Assignment: Although pictures appear in the entries below, leave them out and print exactly the lines from the first line through the line containing "index pip: (172, 491)".

####

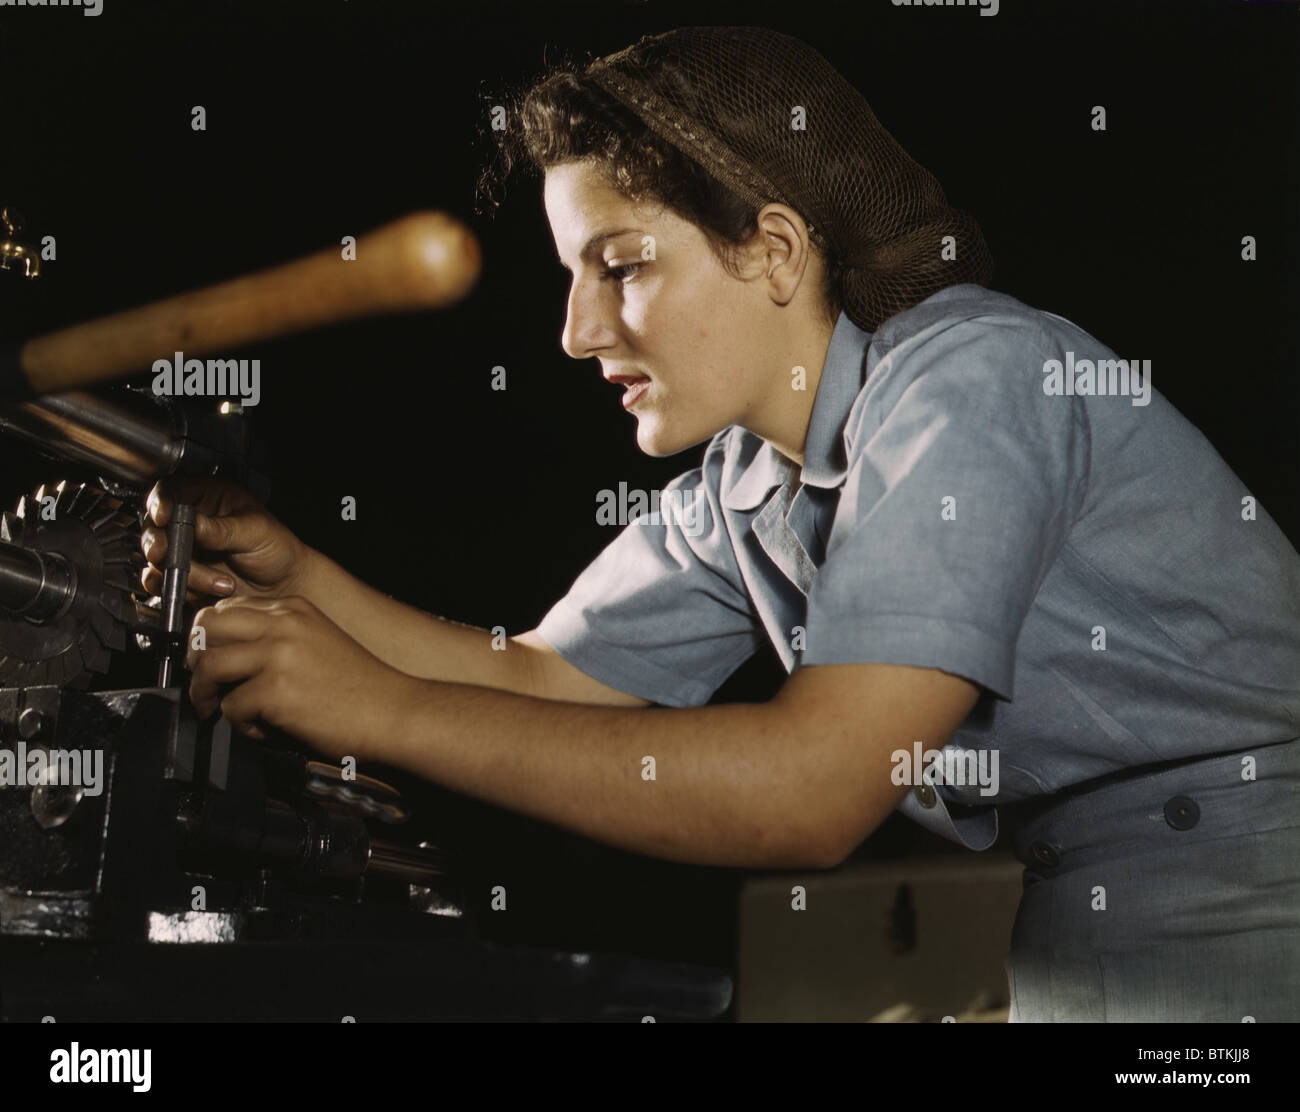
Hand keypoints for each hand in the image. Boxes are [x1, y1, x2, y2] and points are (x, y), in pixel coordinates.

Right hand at [141, 477, 312, 603]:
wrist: (285, 586)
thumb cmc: (277, 549)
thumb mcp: (256, 531)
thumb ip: (223, 529)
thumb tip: (195, 524)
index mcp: (209, 497)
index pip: (172, 491)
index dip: (161, 502)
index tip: (163, 517)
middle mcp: (191, 522)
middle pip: (154, 527)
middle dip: (159, 543)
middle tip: (166, 554)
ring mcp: (185, 551)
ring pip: (158, 560)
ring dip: (185, 574)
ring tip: (222, 583)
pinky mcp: (184, 577)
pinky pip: (163, 583)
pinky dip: (182, 590)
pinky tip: (212, 590)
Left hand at [186, 594, 416, 760]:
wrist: (395, 711)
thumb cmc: (361, 687)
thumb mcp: (318, 642)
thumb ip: (278, 639)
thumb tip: (230, 654)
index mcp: (294, 609)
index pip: (226, 608)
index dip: (208, 635)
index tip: (207, 657)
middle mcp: (284, 625)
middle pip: (206, 627)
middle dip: (195, 658)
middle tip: (203, 682)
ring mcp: (279, 656)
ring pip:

####

Answer area:
Hand keypoints for each hand in the image. Boxes are [x1, y1, x2, y2] and points are (x, y), in pixel coordinates.

Right hand at [141, 477, 312, 603]:
wrist: (285, 586)
thumb cmc: (277, 549)
thumb mcp: (256, 531)
thumb ip: (223, 529)
thumb tip: (195, 524)
index mcp: (209, 497)
index pip: (172, 491)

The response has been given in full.